Job item: Across the records that follow, count each line holding "kind", and write only the total.

Exercise data:

"""

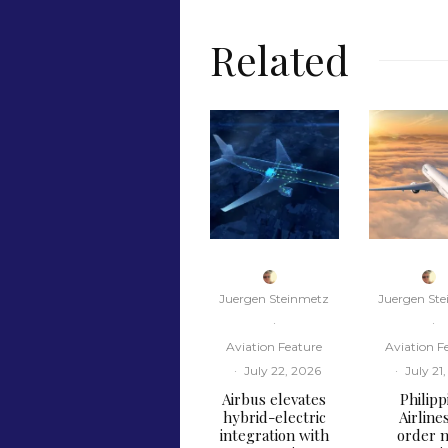
Related
Juergen Steinmetz
Juergen St
·
·
Aviation Feature
Aviation F
·
July 22, 2026
·
July 21
Airbus elevates
Philipp
hybrid-electric
Airline
integration with
order n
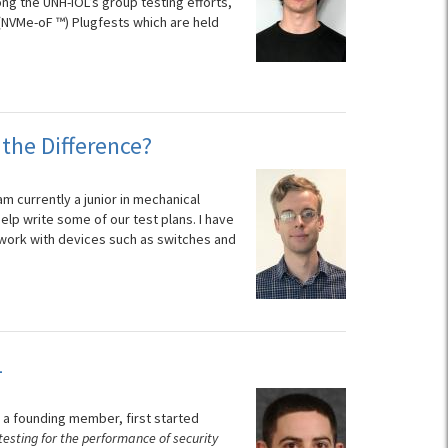
g the UNH-IOL’s group testing efforts,
(NVMe-oF ™) Plugfests which are held
the Difference?
am currently a junior in mechanical
help write some of our test plans. I have
I work with devices such as switches and
L
 a founding member, first started
 testing for the performance of security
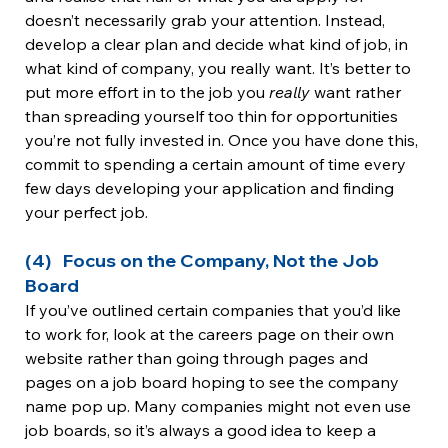
doesn’t necessarily grab your attention. Instead, 
develop a clear plan and decide what kind of job, in 
what kind of company, you really want. It’s better to 
put more effort in to the job you 
really 
want rather 
than spreading yourself too thin for opportunities 
you’re not fully invested in. Once you have done this, 
commit to spending a certain amount of time every 
few days developing your application and finding 
your perfect job.
(4)   Focus on the Company, Not the Job 
Board
If you’ve outlined certain companies that you’d like 
to work for, look at the careers page on their own 
website rather than going through pages and 
pages on a job board hoping to see the company 
name pop up. Many companies might not even use 
job boards, so it’s always a good idea to keep a 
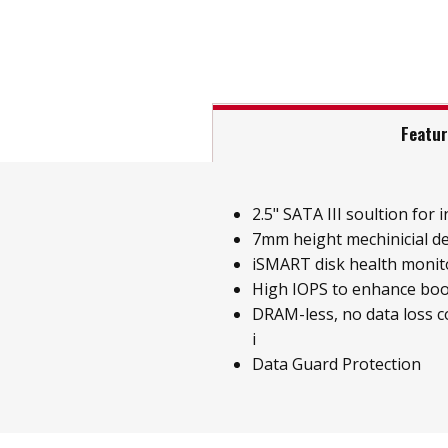
Featu
2.5" SATA III soultion for i
7mm height mechinicial d
iSMART disk health monit
High IOPS to enhance boo
DRAM-less, no data loss 
i
Data Guard Protection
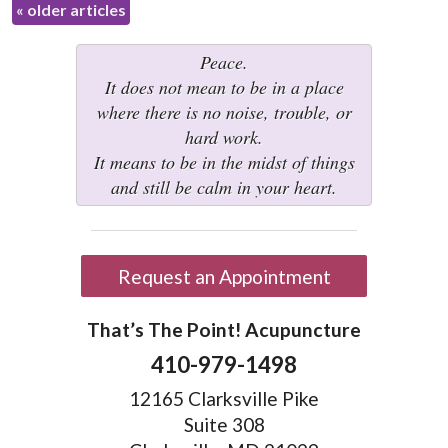
«
older articles
Peace.
It does not mean to be in a place
where there is no noise, trouble, or
hard work.
It means to be in the midst of things
and still be calm in your heart.
Request an Appointment
That’s The Point! Acupuncture
410-979-1498
12165 Clarksville Pike
Suite 308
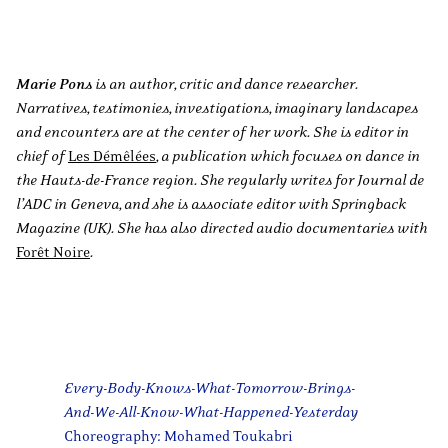
Marie Pons
is an author, critic and dance researcher.
Narratives, testimonies, investigations, imaginary landscapes
and encounters are at the center of her work. She is editor in
chief of
Les Démêlées
, a publication which focuses on dance in
the Hauts-de-France region. She regularly writes for Journal de
l’ADC in Geneva, and she is associate editor with Springback
Magazine (UK). She has also directed audio documentaries with
Forêt Noire
.
Every-Body-Knows-What-Tomorrow-Brings-
And-We-All-Know-What-Happened-Yesterday
Choreography: Mohamed Toukabri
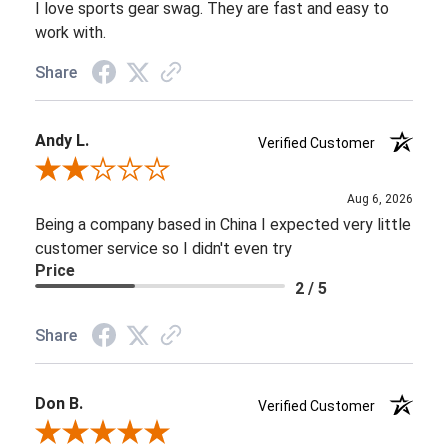
I love sports gear swag. They are fast and easy to
work with.
Share
Andy L.
Verified Customer
Review By Andy L.
Aug 6, 2026
Being a company based in China I expected very little
customer service so I didn't even try
Price
2 / 5
Share
Don B.
Verified Customer
Review By Don B.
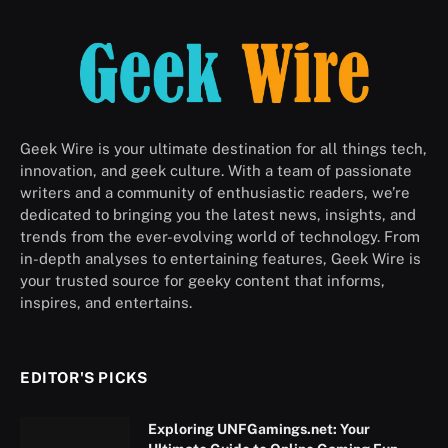
Geek Wire is your ultimate destination for all things tech,
innovation, and geek culture. With a team of passionate
writers and a community of enthusiastic readers, we’re
dedicated to bringing you the latest news, insights, and
trends from the ever-evolving world of technology. From
in-depth analyses to entertaining features, Geek Wire is
your trusted source for geeky content that informs,
inspires, and entertains.
EDITOR'S PICKS
Exploring UNFGamings.net: Your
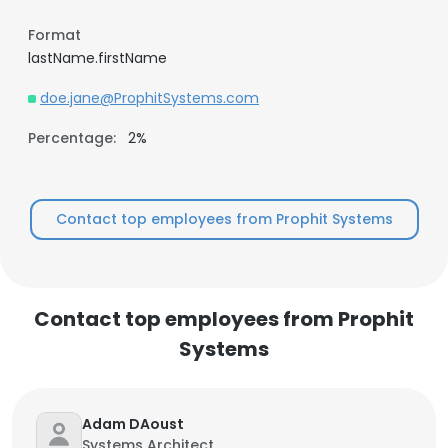
Format
lastName.firstName
doe.jane@ProphitSystems.com
Percentage:
2%
Contact top employees from Prophit Systems
Contact top employees from Prophit
Systems
Adam DAoust
Systems Architect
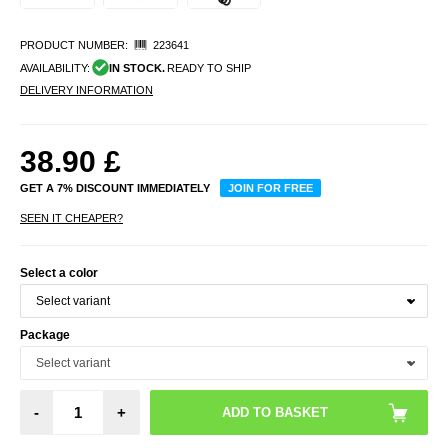
PRODUCT NUMBER:
223641
AVAILABILITY:
IN STOCK.
READY TO SHIP
DELIVERY INFORMATION
38.90
£
GET A 7% DISCOUNT IMMEDIATELY
JOIN FOR FREE
SEEN IT CHEAPER?
Select a color
Package
-
+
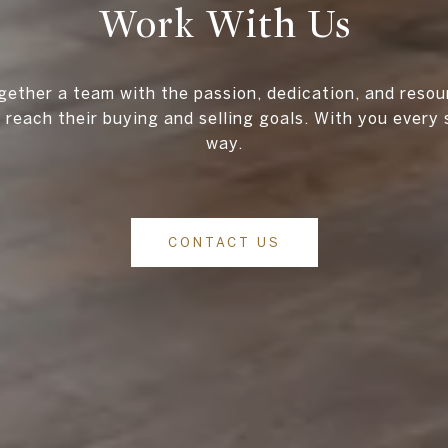
Work With Us
gether a team with the passion, dedication, and resou
s reach their buying and selling goals. With you every 
way.
CONTACT US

"""

Task output: 2